How to complete this task: Print the lines that run from the line with "22: (991, 363, 7.95)" to the line with "53: (316, 499, 2.36)", keeping both end lines, exactly as they appear in the entries below, and nothing else.

--- Material shown Enclosed Below ---

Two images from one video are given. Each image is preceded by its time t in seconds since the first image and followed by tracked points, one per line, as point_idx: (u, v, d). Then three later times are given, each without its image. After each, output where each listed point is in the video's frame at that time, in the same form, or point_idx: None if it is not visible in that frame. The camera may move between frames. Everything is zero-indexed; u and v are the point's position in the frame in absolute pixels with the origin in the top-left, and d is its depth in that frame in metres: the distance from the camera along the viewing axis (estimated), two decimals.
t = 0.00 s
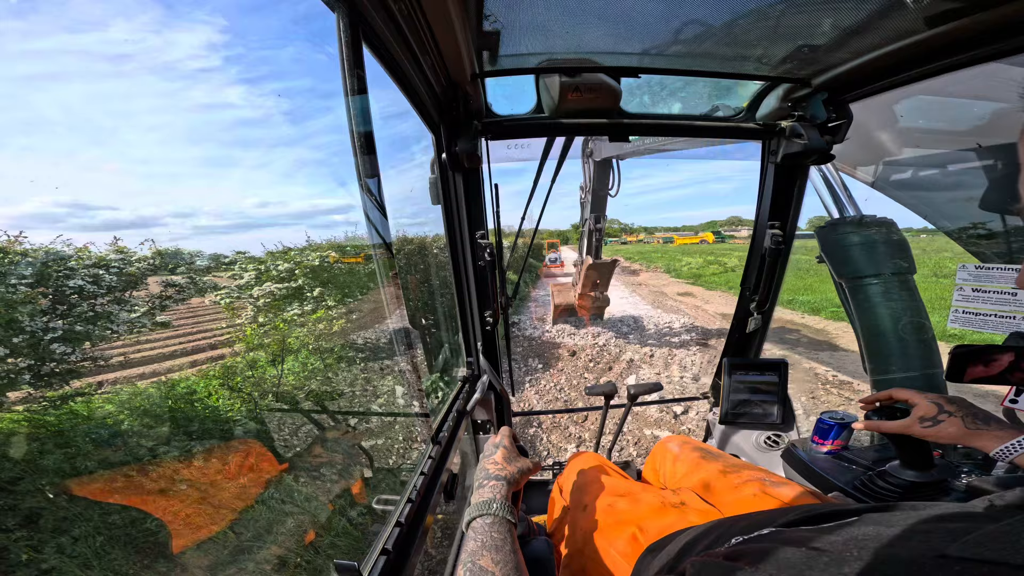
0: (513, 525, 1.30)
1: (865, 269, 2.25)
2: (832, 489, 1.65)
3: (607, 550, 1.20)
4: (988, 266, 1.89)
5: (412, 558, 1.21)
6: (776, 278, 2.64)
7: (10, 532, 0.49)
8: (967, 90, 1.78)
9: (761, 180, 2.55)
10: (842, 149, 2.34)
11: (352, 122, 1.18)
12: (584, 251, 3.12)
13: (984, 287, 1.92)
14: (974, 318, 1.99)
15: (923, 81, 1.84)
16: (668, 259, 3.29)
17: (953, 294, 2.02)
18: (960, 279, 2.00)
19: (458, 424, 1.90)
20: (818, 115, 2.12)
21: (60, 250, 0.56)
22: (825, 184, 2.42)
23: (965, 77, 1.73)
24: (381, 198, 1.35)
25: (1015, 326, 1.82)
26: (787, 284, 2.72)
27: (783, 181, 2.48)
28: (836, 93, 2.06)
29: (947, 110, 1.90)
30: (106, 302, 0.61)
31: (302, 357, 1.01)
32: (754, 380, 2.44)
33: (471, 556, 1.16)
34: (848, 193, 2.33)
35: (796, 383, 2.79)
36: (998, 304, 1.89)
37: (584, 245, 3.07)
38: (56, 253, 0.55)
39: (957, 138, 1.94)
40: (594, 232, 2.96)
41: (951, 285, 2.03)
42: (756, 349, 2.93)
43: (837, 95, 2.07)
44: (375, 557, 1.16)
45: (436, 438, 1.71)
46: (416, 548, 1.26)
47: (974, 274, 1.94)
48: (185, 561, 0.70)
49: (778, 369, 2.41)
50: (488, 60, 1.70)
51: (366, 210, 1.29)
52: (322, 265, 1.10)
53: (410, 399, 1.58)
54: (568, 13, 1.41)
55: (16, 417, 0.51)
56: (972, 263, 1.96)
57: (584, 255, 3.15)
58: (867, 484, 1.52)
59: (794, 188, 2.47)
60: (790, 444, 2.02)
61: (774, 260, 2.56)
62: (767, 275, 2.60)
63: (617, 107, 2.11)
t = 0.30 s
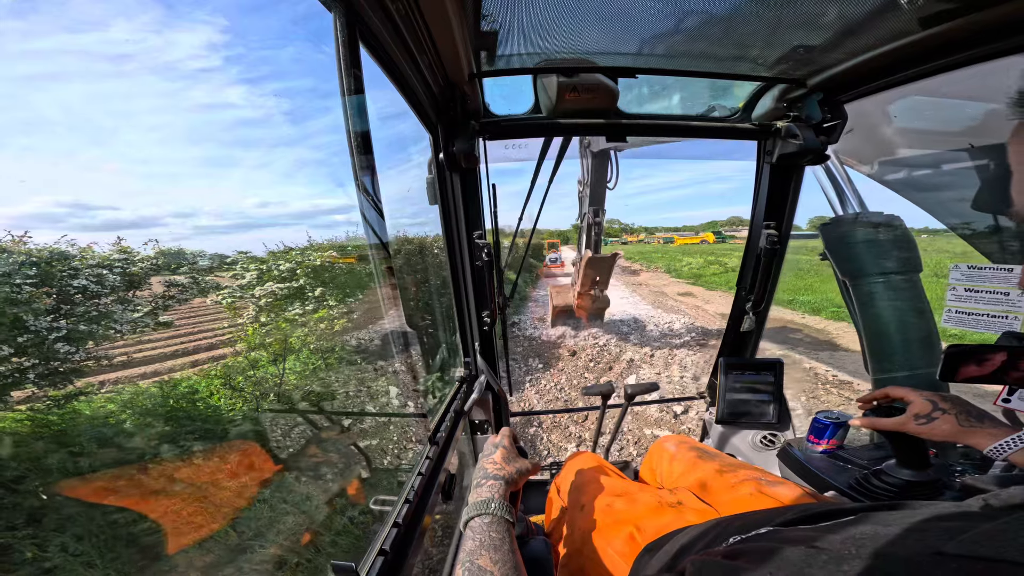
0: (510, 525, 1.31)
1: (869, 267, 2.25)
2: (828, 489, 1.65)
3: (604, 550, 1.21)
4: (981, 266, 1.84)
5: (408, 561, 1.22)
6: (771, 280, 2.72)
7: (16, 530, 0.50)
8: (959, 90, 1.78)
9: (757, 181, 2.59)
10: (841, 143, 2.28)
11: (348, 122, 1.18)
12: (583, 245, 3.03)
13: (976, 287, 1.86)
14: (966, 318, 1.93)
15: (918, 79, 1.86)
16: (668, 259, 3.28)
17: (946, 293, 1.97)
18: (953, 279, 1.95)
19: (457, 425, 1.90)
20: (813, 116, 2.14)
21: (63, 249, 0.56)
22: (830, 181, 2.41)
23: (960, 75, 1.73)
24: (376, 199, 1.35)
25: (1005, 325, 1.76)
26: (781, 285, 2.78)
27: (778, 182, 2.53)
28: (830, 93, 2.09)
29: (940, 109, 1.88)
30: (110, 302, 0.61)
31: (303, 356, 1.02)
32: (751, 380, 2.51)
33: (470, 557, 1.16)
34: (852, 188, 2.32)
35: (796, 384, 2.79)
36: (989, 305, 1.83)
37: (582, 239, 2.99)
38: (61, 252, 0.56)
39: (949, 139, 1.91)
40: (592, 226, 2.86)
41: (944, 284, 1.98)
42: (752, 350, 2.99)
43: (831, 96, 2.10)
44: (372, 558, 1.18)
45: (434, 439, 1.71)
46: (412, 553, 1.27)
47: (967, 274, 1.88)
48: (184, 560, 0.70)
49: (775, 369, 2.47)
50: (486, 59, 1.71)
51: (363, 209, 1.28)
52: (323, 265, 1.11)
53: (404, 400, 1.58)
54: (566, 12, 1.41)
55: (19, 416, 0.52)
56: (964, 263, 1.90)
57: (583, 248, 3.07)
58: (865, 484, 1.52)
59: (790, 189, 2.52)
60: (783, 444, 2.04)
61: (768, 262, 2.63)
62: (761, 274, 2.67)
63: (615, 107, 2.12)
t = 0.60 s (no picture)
0: (507, 526, 1.31)
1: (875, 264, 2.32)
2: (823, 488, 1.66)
3: (600, 549, 1.22)
4: (970, 266, 1.89)
5: (406, 562, 1.23)
6: (765, 280, 2.79)
7: (19, 530, 0.50)
8: (948, 91, 1.79)
9: (750, 183, 2.60)
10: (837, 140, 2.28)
11: (344, 123, 1.18)
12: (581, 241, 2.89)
13: (967, 287, 1.91)
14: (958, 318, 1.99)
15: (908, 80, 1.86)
16: (670, 259, 3.22)
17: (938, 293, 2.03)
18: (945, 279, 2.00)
19: (453, 425, 1.91)
20: (807, 116, 2.13)
21: (68, 249, 0.57)
22: (830, 171, 2.40)
23: (951, 76, 1.73)
24: (371, 199, 1.34)
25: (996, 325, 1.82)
26: (777, 285, 2.78)
27: (772, 182, 2.54)
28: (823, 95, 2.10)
29: (931, 109, 1.89)
30: (114, 301, 0.62)
31: (304, 355, 1.03)
32: (746, 380, 2.51)
33: (468, 557, 1.17)
34: (853, 177, 2.33)
35: (796, 383, 2.80)
36: (980, 304, 1.88)
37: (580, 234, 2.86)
38: (65, 252, 0.57)
39: (938, 139, 1.93)
40: (591, 221, 2.73)
41: (936, 284, 2.04)
42: (747, 348, 3.06)
43: (824, 98, 2.12)
44: (370, 559, 1.17)
45: (431, 440, 1.73)
46: (410, 552, 1.27)
47: (957, 274, 1.94)
48: (187, 558, 0.70)
49: (769, 369, 2.48)
50: (483, 60, 1.71)
51: (358, 210, 1.28)
52: (325, 265, 1.12)
53: (402, 400, 1.59)
54: (563, 13, 1.42)
55: (28, 415, 0.52)
56: (955, 263, 1.95)
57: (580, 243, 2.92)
58: (859, 484, 1.51)
59: (783, 188, 2.53)
60: (779, 444, 2.04)
61: (761, 261, 2.71)
62: (755, 273, 2.74)
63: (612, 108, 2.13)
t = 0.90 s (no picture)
0: (508, 526, 1.32)
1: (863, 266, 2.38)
2: (816, 487, 1.67)
3: (598, 548, 1.23)
4: (959, 266, 1.91)
5: (402, 562, 1.23)
6: (758, 280, 2.78)
7: (27, 527, 0.51)
8: (938, 92, 1.78)
9: (745, 182, 2.61)
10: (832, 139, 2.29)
11: (339, 122, 1.19)
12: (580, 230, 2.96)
13: (956, 286, 1.92)
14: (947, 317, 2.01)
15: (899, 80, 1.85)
16: (670, 259, 3.23)
17: (928, 292, 2.05)
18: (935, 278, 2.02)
19: (450, 425, 1.92)
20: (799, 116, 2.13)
21: (73, 249, 0.58)
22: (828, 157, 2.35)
23: (941, 76, 1.72)
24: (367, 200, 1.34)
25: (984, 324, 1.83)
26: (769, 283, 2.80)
27: (765, 181, 2.54)
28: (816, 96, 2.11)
29: (921, 109, 1.89)
30: (120, 301, 0.63)
31: (305, 355, 1.04)
32: (740, 380, 2.52)
33: (468, 556, 1.18)
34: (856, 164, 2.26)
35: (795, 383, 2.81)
36: (969, 303, 1.90)
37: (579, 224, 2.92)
38: (70, 252, 0.58)
39: (924, 138, 1.92)
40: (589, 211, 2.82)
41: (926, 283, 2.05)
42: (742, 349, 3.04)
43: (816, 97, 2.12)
44: (366, 560, 1.17)
45: (428, 440, 1.73)
46: (407, 552, 1.28)
47: (947, 274, 1.96)
48: (191, 553, 0.71)
49: (762, 368, 2.48)
50: (479, 60, 1.72)
51: (353, 211, 1.27)
52: (328, 264, 1.14)
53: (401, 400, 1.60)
54: (558, 13, 1.43)
55: (37, 414, 0.53)
56: (945, 263, 1.97)
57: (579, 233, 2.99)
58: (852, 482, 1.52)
59: (776, 188, 2.54)
60: (772, 443, 2.05)
61: (755, 261, 2.69)
62: (747, 275, 2.74)
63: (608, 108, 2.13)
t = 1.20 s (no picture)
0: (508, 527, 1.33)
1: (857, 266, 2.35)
2: (811, 486, 1.67)
3: (594, 547, 1.24)
4: (951, 267, 1.91)
5: (401, 563, 1.24)
6: (753, 278, 2.73)
7: (30, 525, 0.51)
8: (934, 93, 1.79)
9: (738, 181, 2.60)
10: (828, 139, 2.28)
11: (333, 122, 1.18)
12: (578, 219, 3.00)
13: (947, 286, 1.93)
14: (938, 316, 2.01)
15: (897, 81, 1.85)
16: (670, 259, 3.27)
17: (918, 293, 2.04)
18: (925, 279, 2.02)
19: (446, 426, 1.92)
20: (793, 117, 2.14)
21: (79, 249, 0.59)
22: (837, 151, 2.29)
23: (938, 77, 1.72)
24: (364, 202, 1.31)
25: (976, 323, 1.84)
26: (764, 283, 2.76)
27: (759, 182, 2.53)
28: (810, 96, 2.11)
29: (917, 110, 1.89)
30: (124, 300, 0.64)
31: (306, 355, 1.05)
32: (735, 379, 2.54)
33: (467, 557, 1.19)
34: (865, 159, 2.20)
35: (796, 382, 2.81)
36: (960, 302, 1.91)
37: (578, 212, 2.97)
38: (76, 252, 0.59)
39: (923, 139, 1.94)
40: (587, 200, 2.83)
41: (916, 284, 2.05)
42: (736, 349, 2.98)
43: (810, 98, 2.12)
44: (363, 560, 1.16)
45: (425, 440, 1.72)
46: (405, 552, 1.28)
47: (938, 274, 1.96)
48: (194, 549, 0.72)
49: (757, 368, 2.50)
50: (476, 60, 1.72)
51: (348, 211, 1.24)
52: (330, 264, 1.15)
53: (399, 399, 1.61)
54: (554, 13, 1.43)
55: (40, 412, 0.53)
56: (935, 263, 1.97)
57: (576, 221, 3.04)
58: (846, 480, 1.53)
59: (771, 188, 2.53)
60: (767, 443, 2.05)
61: (749, 261, 2.66)
62: (743, 274, 2.69)
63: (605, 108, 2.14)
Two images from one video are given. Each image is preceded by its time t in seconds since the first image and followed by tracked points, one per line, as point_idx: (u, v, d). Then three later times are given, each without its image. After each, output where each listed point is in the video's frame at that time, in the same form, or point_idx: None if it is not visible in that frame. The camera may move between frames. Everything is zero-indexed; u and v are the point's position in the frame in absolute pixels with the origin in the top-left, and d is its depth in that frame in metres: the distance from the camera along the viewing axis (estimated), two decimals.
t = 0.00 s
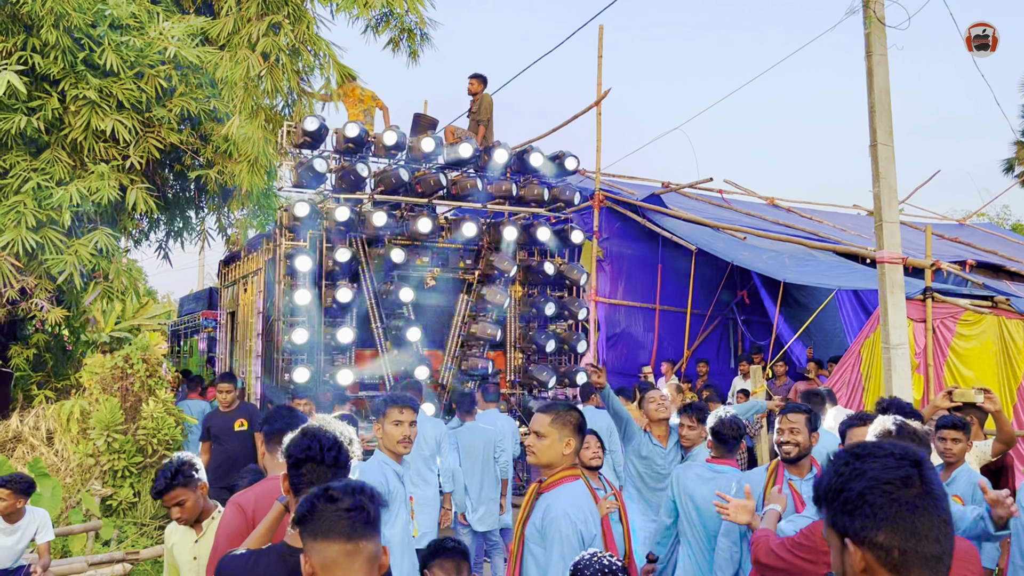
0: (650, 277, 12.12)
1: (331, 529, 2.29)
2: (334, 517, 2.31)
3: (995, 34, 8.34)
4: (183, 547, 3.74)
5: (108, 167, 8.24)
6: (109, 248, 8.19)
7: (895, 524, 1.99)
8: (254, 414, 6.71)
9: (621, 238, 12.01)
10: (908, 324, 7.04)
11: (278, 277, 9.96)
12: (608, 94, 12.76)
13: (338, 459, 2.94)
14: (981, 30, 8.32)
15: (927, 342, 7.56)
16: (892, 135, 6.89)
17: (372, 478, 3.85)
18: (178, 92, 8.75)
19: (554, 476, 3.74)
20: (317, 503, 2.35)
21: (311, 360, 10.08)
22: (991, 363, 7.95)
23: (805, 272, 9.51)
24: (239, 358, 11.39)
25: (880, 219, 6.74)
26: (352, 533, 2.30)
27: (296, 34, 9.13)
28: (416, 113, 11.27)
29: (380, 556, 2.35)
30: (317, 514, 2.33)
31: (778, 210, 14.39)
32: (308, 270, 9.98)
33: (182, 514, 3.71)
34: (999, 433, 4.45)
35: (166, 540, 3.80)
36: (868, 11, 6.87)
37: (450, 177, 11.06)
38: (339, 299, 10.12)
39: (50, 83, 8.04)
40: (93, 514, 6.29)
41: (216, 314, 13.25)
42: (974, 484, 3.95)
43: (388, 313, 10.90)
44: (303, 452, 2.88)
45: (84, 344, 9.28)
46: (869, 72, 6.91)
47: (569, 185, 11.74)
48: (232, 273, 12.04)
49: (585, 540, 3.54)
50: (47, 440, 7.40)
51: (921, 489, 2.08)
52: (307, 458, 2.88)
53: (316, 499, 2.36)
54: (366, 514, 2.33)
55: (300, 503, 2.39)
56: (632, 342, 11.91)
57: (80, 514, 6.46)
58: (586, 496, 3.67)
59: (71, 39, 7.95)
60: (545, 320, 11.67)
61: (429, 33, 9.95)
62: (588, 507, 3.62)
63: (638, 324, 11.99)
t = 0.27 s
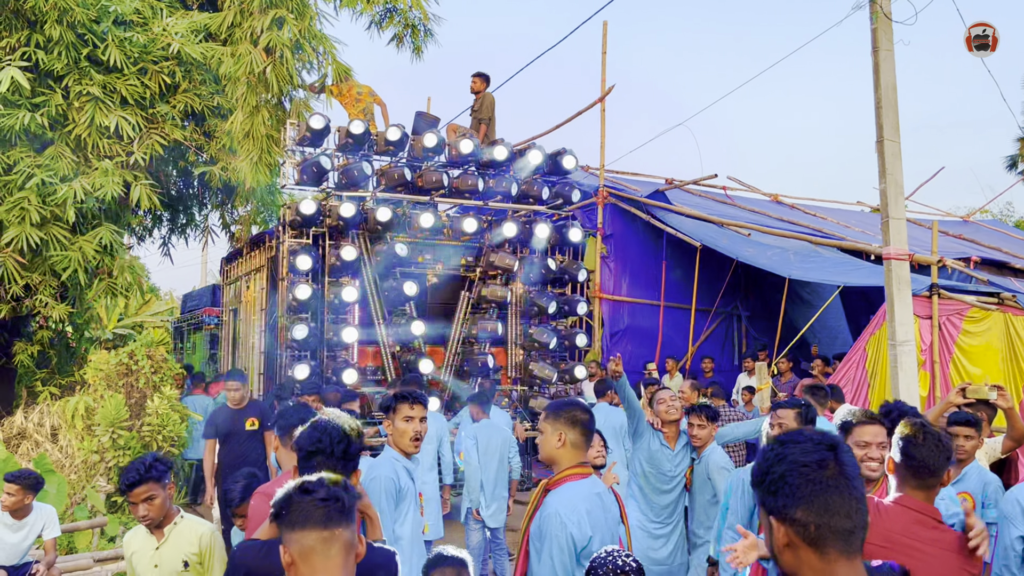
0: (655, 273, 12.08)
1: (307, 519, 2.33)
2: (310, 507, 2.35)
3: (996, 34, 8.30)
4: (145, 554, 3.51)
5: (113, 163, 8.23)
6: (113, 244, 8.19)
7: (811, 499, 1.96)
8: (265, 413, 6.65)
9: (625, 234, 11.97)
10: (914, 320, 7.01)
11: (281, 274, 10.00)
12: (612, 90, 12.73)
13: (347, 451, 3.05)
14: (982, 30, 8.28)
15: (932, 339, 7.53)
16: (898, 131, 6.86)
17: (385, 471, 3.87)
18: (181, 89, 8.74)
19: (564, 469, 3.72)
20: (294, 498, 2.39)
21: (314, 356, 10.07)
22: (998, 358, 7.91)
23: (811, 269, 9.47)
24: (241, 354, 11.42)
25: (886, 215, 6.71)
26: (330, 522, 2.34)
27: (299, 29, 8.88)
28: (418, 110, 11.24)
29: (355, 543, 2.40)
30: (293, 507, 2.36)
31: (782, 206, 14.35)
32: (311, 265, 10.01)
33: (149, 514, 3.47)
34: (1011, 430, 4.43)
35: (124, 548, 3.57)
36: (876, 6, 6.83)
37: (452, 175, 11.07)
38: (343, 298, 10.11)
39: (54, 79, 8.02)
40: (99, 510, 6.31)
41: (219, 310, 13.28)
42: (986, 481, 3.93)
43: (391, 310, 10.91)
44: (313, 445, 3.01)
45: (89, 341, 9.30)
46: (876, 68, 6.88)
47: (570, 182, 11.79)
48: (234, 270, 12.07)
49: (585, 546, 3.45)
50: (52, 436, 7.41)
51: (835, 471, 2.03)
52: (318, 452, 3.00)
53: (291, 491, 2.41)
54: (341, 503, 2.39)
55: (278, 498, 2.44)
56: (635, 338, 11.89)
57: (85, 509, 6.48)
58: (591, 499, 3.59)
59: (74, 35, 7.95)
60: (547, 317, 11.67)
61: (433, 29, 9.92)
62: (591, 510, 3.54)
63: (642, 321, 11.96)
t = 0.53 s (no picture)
0: (658, 268, 12.08)
1: (314, 507, 2.32)
2: (316, 496, 2.34)
3: (996, 34, 8.28)
4: (145, 553, 3.49)
5: (116, 157, 8.23)
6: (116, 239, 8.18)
7: (730, 476, 2.17)
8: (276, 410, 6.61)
9: (628, 228, 11.96)
10: (920, 314, 6.98)
11: (284, 270, 10.00)
12: (614, 84, 12.70)
13: (363, 441, 3.07)
14: (981, 30, 8.25)
15: (938, 333, 7.51)
16: (904, 125, 6.84)
17: (397, 467, 3.87)
18: (184, 83, 8.74)
19: (558, 448, 3.71)
20: (301, 487, 2.37)
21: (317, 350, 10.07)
22: (1003, 352, 7.89)
23: (815, 263, 9.45)
24: (244, 349, 11.43)
25: (892, 209, 6.69)
26: (338, 509, 2.34)
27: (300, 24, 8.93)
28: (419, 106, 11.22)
29: (358, 531, 2.40)
30: (300, 496, 2.35)
31: (785, 201, 14.33)
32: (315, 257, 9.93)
33: (145, 510, 3.46)
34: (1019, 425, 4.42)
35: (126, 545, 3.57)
36: None
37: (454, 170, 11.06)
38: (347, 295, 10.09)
39: (57, 73, 8.02)
40: (104, 504, 6.32)
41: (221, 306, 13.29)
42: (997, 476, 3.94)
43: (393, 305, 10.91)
44: (327, 435, 3.06)
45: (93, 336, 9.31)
46: (882, 61, 6.86)
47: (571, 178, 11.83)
48: (236, 266, 12.09)
49: (546, 537, 3.51)
50: (56, 431, 7.42)
51: (752, 451, 2.24)
52: (333, 442, 3.04)
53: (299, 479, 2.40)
54: (346, 492, 2.38)
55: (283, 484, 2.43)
56: (638, 333, 11.89)
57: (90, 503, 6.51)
58: (561, 490, 3.57)
59: (77, 29, 7.95)
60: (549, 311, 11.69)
61: (435, 23, 9.90)
62: (554, 502, 3.54)
63: (645, 315, 11.95)
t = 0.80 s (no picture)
0: (660, 259, 12.08)
1: (331, 481, 2.45)
2: (332, 469, 2.47)
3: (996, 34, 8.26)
4: (171, 535, 3.50)
5: (118, 148, 8.22)
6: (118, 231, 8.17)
7: (694, 444, 2.33)
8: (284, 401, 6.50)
9: (631, 219, 11.94)
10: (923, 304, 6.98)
11: (286, 262, 9.99)
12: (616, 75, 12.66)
13: (378, 426, 3.23)
14: (981, 30, 8.25)
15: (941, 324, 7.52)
16: (908, 115, 6.83)
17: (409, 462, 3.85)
18: (185, 74, 8.72)
19: (540, 435, 3.76)
20: (318, 459, 2.50)
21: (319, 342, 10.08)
22: (1006, 342, 7.91)
23: (817, 254, 9.45)
24: (245, 342, 11.45)
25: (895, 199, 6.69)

--- End of Enclosed Material shown ---

Response to the task:
22: (991, 363, 7.95)
23: (805, 272, 9.51)
24: (239, 358, 11.39)
25: (880, 219, 6.74)
26: (352, 533, 2.30)
27: (296, 34, 9.13)
28: (416, 113, 11.27)
29: (380, 556, 2.35)
30: (317, 514, 2.33)
31: (778, 210, 14.39)
32: (308, 270, 9.98)
33: (182, 514, 3.71)
34: (999, 433, 4.45)
35: (166, 540, 3.80)
36: (868, 11, 6.87)
37: (450, 177, 11.06)
38: (339, 299, 10.12)
39: (50, 83, 8.04)
40: (93, 514, 6.29)
41: (216, 314, 13.25)
42: (974, 484, 3.95)
43: (388, 313, 10.90)
44: (303, 452, 2.88)
45: (84, 344, 9.28)
46: (869, 72, 6.91)
47: (569, 185, 11.74)
48: (232, 273, 12.04)
49: (585, 540, 3.54)
50: (47, 440, 7.40)
51: (921, 489, 2.08)
52: (307, 458, 2.88)
53: (316, 499, 2.36)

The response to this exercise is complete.